- Task brief -
Put each line of the records below into a Markdown table with two columns, Row and Line. Number the rows in order and leave out any blank lines.

- Dataset excerpts -
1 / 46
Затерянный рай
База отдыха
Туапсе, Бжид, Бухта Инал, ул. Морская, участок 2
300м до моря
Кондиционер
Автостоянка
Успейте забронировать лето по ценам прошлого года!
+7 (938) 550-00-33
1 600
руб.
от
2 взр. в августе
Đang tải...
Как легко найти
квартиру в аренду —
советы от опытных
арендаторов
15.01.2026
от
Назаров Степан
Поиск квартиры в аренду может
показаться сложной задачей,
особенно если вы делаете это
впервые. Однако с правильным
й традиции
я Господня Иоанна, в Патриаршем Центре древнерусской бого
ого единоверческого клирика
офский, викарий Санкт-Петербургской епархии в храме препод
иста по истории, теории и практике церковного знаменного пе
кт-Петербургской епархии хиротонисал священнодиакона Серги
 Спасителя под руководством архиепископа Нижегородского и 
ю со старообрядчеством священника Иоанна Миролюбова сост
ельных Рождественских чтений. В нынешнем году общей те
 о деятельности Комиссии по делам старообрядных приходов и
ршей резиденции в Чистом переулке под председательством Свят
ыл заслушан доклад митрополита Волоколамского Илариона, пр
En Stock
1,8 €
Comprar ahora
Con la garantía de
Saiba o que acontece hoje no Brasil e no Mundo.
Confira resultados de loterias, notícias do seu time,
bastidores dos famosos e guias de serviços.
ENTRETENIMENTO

- Answer to this problem -
| Row | Line |
|---|---|
| 1 | 1 / 46 |
| 2 | Затерянный рай |
| 3 | База отдыха |
| 4 | Туапсе, Бжид, Бухта Инал, ул. Морская, участок 2 |
| 5 | 300м до моря |
| 6 | Кондиционер |
| 7 | Автостоянка |
| 8 | Успейте забронировать лето по ценам прошлого года! |
| 9 | +7 (938) 550-00-33 |
| 10 | 1 600 |
| 11 | руб. |
| 12 | от |
| 13 | 2 взр. в августе |
| 14 | Đang tải... |
| 15 | Как легко найти |
| 16 | квартиру в аренду — |
| 17 | советы от опытных |
| 18 | арендаторов |
| 19 | 15.01.2026 |
| 20 | от |
| 21 | Назаров Степан |
| 22 | Поиск квартиры в аренду может |
| 23 | показаться сложной задачей, |
| 24 | особенно если вы делаете это |
| 25 | впервые. Однако с правильным |
| 26 | й традиции |
| 27 | я Господня Иоанна, в Патриаршем Центре древнерусской бого |
| 28 | ого единоверческого клирика |
| 29 | офский, викарий Санкт-Петербургской епархии в храме препод |
| 30 | иста по истории, теории и практике церковного знаменного пе |
| 31 | кт-Петербургской епархии хиротонисал священнодиакона Серги |
| 32 |  Спасителя под руководством архиепископа Нижегородского и  |
| 33 | ю со старообрядчеством священника Иоанна Миролюбова сост |
| 34 | ельных Рождественских чтений. В нынешнем году общей те |
| 35 |  о деятельности Комиссии по делам старообрядных приходов и |
| 36 | ршей резиденции в Чистом переулке под председательством Свят |
| 37 | ыл заслушан доклад митрополита Волоколамского Илариона, пр |
| 38 | En Stock |
| 39 | 1,8 € |
| 40 | Comprar ahora |
| 41 | Con la garantía de |
| 42 | Saiba o que acontece hoje no Brasil e no Mundo. |
| 43 | Confira resultados de loterias, notícias do seu time, |
| 44 | bastidores dos famosos e guias de serviços. |
| 45 | ENTRETENIMENTO |